Click through the assembly line

Here is the whole pipeline as a flow of stages. Step through it and watch the geometry travel from raw vertices on the left round to finished pixels — the same journey every triangle in every frame takes.

Worked example: following one corner through

Let's trace a single vertex — the tip of a triangle sitting at local coordinates (1, 0, 0) — all the way down the belt.

Vertex data: the corner enters as (1,0,0) in the model's own space.
Model transform: the object is placed 5 units back and turned, so the corner moves to a new world position, say (4, 1, -5).
View transform: re-expressed relative to the camera. The important number now is depth: this corner is 5 units in front of the eye.
Projection: dividing the screen offsets by that depth, the corner lands at a 2-D image-plane position — nearer objects would move less, farther ones more. Its depth 5 is stored aside for the depth test.
Clipping: the corner is inside the view, so it survives untouched.
Rasterization: its 2-D position maps to a specific pixel, say column 640, row 360 — one fragment among the thousands the triangle covers.
Fragment shading: that fragment is lit and textured, coming out (for instance) a warm orange.
Framebuffer: if nothing nearer already occupies pixel (640, 360), the orange is written there — and it appears on screen.

One corner, eight steps, a fraction of a microsecond. Now multiply that by every vertex of every triangle, and every pixel of every triangle, sixty times a second. The pipeline's whole reason for existing is to make that torrent of work regular — the same fixed sequence for everything — so hardware can run millions of these journeys in parallel.

“Rendering is just drawing.” It is not a single paint stroke. The picture you see is the output of a long chain of geometric and lighting computations. Most of the work — transforming, projecting, clipping, depth-testing — happens before any colour is ever placed. Thinking of it as “drawing” hides everything that actually makes 3-D graphics hard.
World space is not screen space. A vertex has several different sets of coordinates as it travels: local (model) space, world space, camera space, and finally pixel coordinates. Mixing them up — comparing a world position with a pixel position — is one of the most common beginner bugs. Always ask which space am I in right now?
The pipeline runs per frame, not once. It is not a build step that happens when the program starts. The entire pipeline executes afresh for every single frame — which is exactly why a scene with more triangles, or a higher resolution, costs more to run at 60 frames per second.

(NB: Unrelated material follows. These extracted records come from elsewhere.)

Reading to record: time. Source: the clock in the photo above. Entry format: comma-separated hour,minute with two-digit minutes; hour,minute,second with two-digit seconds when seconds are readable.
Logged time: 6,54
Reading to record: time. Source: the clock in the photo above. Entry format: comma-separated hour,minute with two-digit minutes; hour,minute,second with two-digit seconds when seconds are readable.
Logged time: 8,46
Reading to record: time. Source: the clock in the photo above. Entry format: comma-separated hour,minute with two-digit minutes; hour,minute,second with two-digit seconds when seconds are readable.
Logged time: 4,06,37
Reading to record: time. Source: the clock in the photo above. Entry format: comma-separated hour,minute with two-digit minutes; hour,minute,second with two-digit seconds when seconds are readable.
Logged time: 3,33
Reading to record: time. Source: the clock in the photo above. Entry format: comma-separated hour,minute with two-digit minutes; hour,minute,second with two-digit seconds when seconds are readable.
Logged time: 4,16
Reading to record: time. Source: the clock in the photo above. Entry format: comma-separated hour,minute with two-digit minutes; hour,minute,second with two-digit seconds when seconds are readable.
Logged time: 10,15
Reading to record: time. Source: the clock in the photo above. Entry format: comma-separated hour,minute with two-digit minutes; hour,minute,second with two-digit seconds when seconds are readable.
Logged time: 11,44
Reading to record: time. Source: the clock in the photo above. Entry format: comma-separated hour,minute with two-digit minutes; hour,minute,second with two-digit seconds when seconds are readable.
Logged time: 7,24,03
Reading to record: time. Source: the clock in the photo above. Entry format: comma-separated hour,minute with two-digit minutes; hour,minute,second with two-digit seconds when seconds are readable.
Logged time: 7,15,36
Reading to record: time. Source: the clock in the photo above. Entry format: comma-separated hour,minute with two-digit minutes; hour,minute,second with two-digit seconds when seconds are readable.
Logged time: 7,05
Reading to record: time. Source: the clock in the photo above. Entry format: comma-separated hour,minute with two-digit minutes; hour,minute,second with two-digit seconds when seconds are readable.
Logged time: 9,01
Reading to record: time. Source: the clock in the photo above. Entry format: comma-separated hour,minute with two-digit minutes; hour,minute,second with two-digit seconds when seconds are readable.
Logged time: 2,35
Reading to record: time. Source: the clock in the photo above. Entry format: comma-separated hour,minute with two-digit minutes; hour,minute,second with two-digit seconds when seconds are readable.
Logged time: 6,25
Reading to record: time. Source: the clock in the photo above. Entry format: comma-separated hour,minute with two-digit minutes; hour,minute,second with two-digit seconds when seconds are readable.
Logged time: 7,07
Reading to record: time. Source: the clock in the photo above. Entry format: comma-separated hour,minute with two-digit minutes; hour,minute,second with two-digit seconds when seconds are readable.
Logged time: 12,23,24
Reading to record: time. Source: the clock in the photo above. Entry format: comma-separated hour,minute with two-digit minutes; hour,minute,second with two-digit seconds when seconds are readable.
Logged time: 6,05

The earliest 3-D hardware had a fixed-function pipeline: the stages were baked into silicon and you could only tweak a few dials. Modern GPUs made two of the stages — the vertex transform and the fragment shading — programmable. You write little programs called shaders that run once per vertex and once per fragment, in massive parallel. The order of the stages, though, is still exactly the flow on this page; what changed is that you now get to write the code for two of the boxes rather than accept the factory settings.

And the parallelism is staggering. Because every vertex is transformed independently, and every fragment is shaded independently, a GPU can chew through thousands of them at once. That is the deep reason graphics chips look nothing like a CPU: the pipeline is an embarrassingly parallel assembly line, and the hardware is built to exploit it.